> Directive
Pictures aside, return every line below exactly as written.

> Page-level text extractions
● ● ● ●
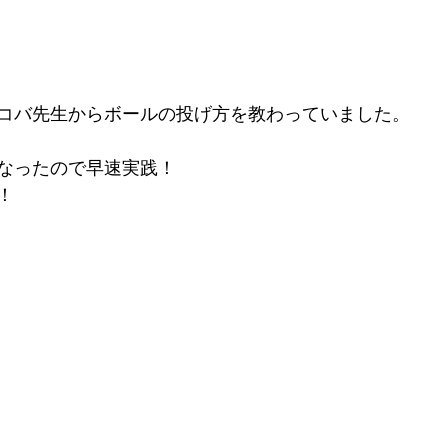
コバ先生からボールの投げ方を教わっていました。
なったので早速実践！
！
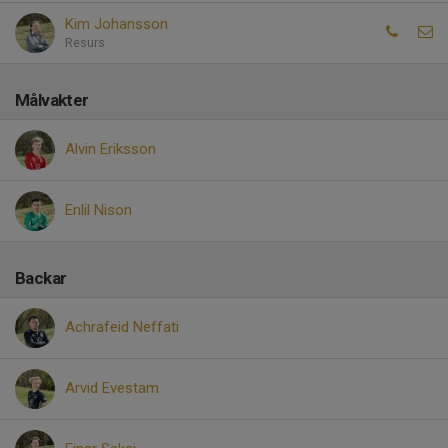
Kim Johansson
Resurs
Målvakter
Alvin Eriksson
Enlil Nison
Backar
Achrafeid Neffati
Arvid Evestam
● ● ● ●
> Response area
コバ先生からボールの投げ方を教わっていました。
なったので早速実践！
！
Kim Johansson
Resurs
Målvakter
Alvin Eriksson
Enlil Nison
Backar
Achrafeid Neffati
Arvid Evestam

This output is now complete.